Report the count of lines below in which the string "This" occurs; include nothing else.

**Data for processing:**
☆ ☆ ☆ ☆ ☆

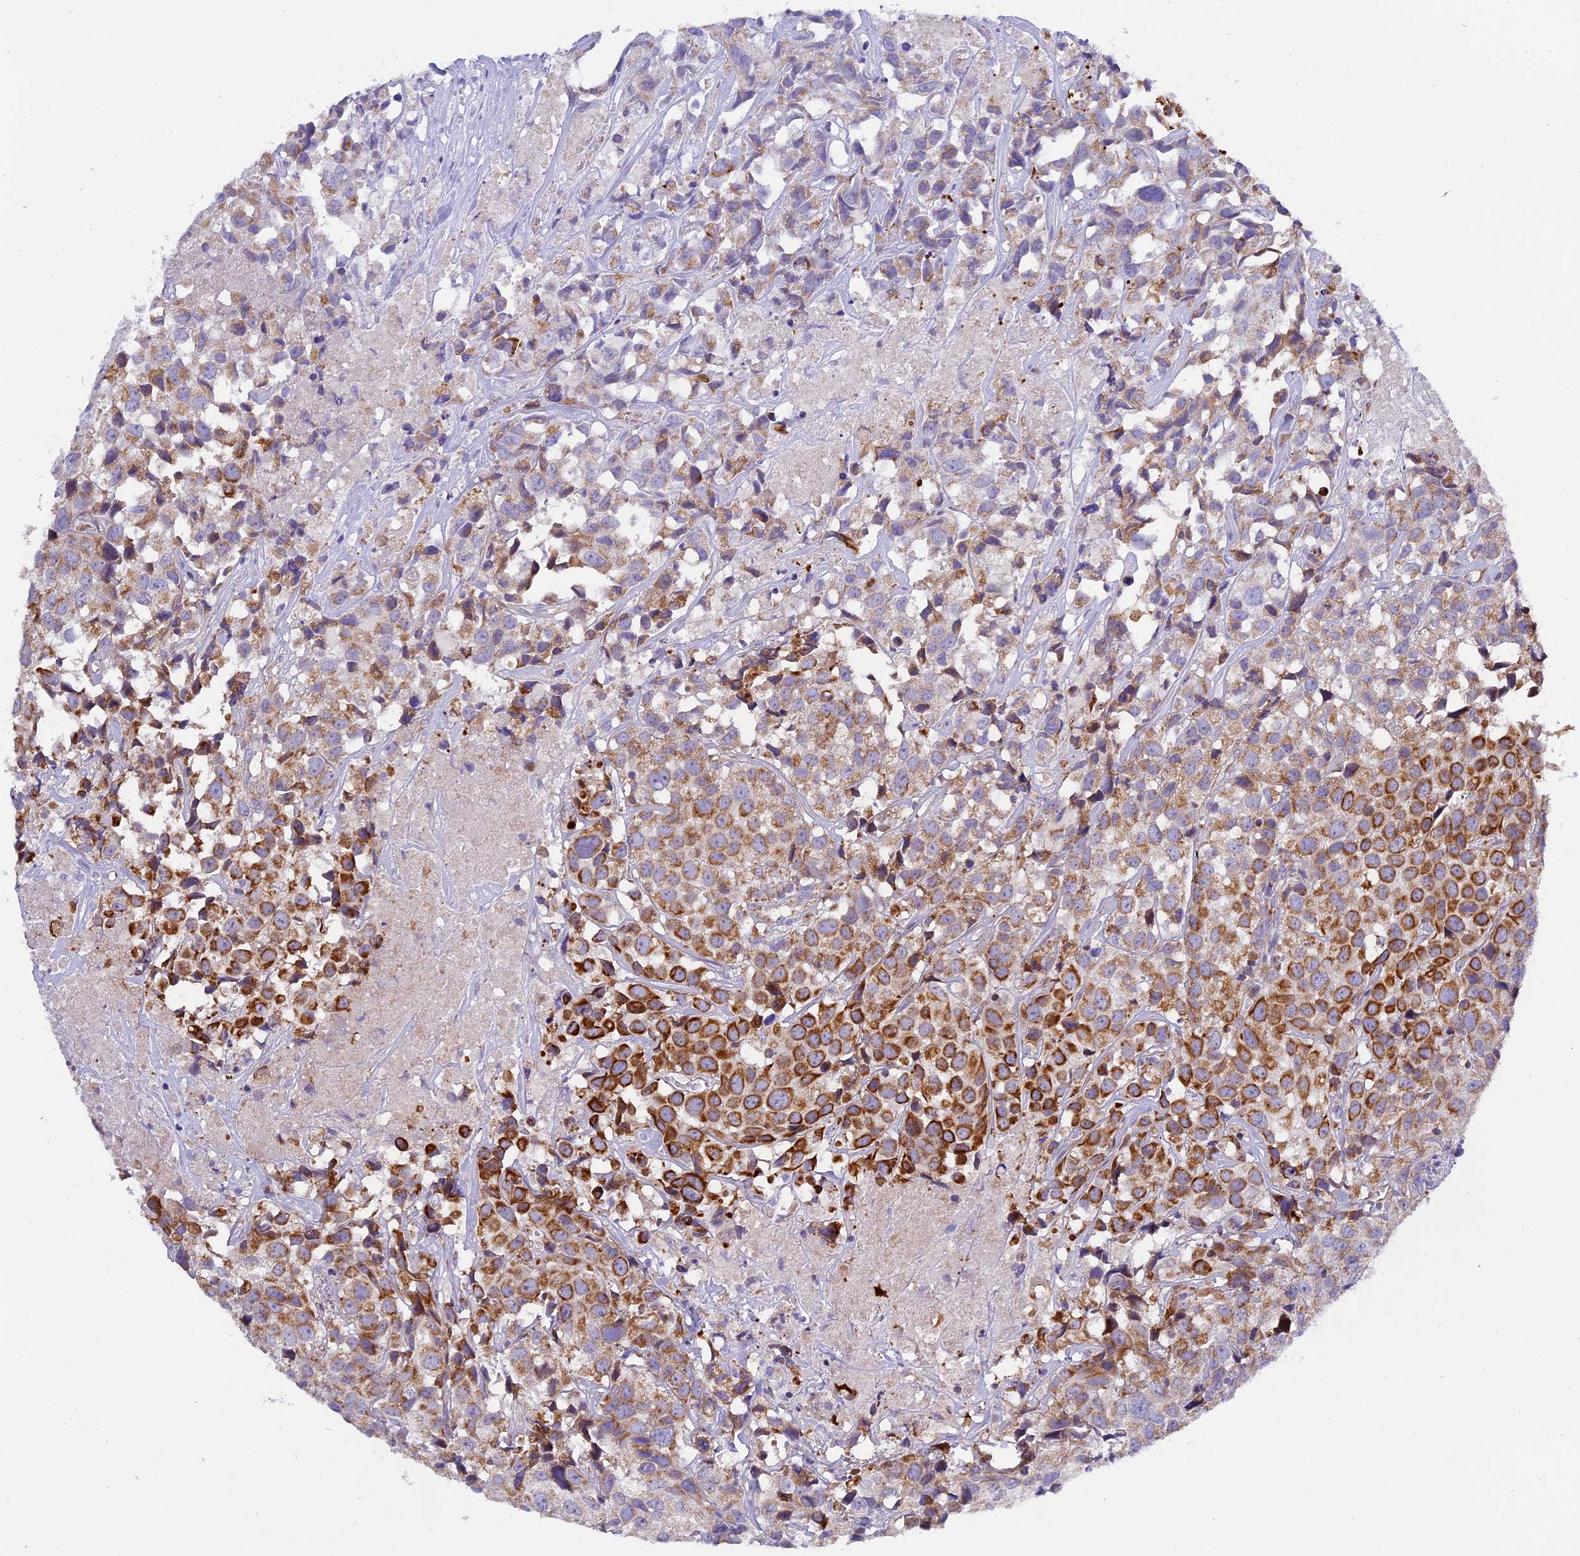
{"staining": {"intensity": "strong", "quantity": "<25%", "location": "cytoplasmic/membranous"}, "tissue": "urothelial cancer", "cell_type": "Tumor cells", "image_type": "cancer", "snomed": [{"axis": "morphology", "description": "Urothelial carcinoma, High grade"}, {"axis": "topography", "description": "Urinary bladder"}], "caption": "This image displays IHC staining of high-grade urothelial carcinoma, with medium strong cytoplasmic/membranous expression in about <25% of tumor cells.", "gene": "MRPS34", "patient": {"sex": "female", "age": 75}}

☆ ☆ ☆ ☆ ☆

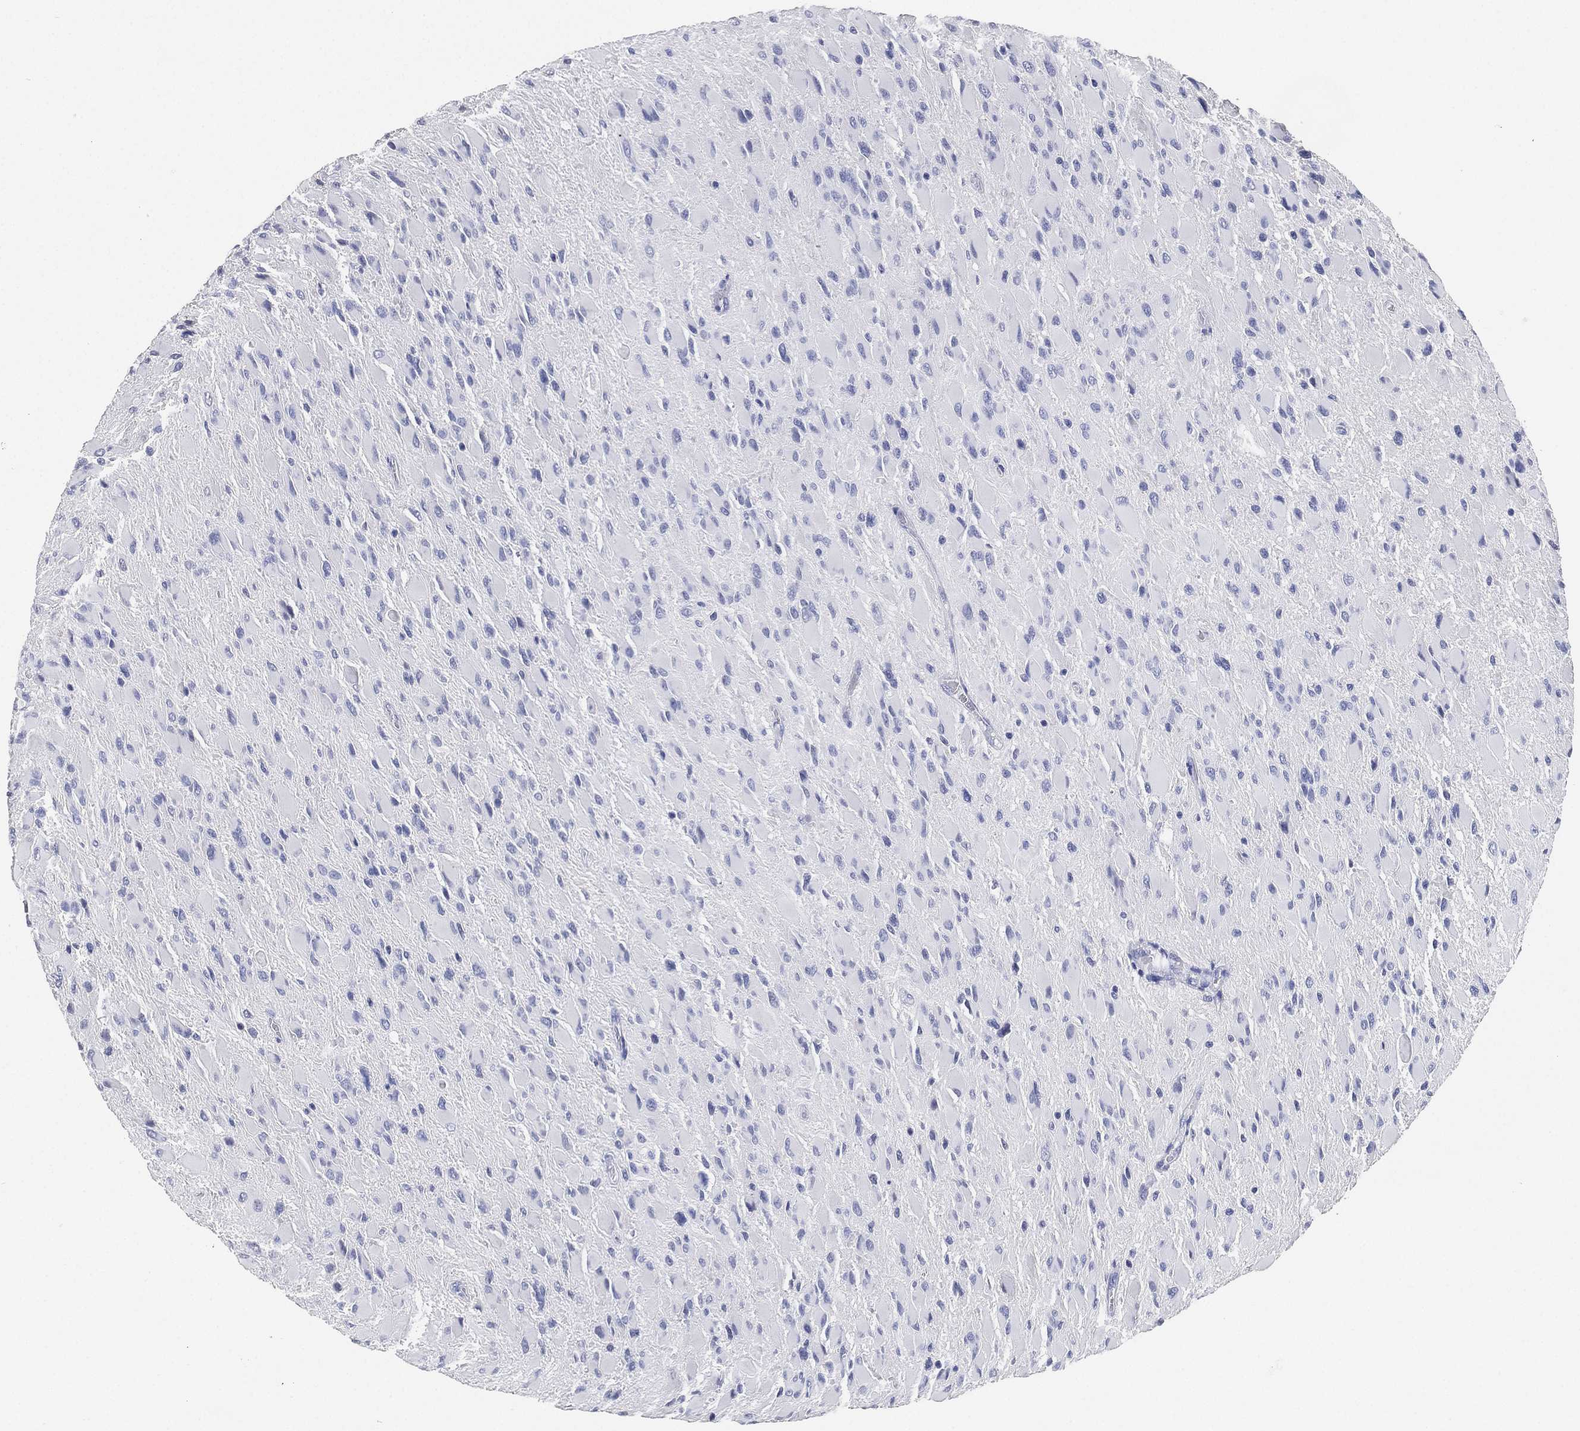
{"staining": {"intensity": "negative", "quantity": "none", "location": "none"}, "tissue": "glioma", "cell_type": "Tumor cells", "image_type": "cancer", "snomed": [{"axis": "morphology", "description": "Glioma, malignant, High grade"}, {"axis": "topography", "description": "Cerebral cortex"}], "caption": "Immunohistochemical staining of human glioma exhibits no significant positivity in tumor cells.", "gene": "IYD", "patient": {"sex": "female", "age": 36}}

☆ ☆ ☆ ☆ ☆

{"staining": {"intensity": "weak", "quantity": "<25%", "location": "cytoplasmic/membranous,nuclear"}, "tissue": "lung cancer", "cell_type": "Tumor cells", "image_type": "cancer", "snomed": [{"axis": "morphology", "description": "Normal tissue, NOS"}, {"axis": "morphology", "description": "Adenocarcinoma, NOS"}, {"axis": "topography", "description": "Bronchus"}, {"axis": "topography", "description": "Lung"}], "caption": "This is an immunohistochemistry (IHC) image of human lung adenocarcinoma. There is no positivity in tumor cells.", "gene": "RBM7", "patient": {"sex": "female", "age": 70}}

☆ ☆ ☆ ☆ ☆

**Result of the exercise:**
2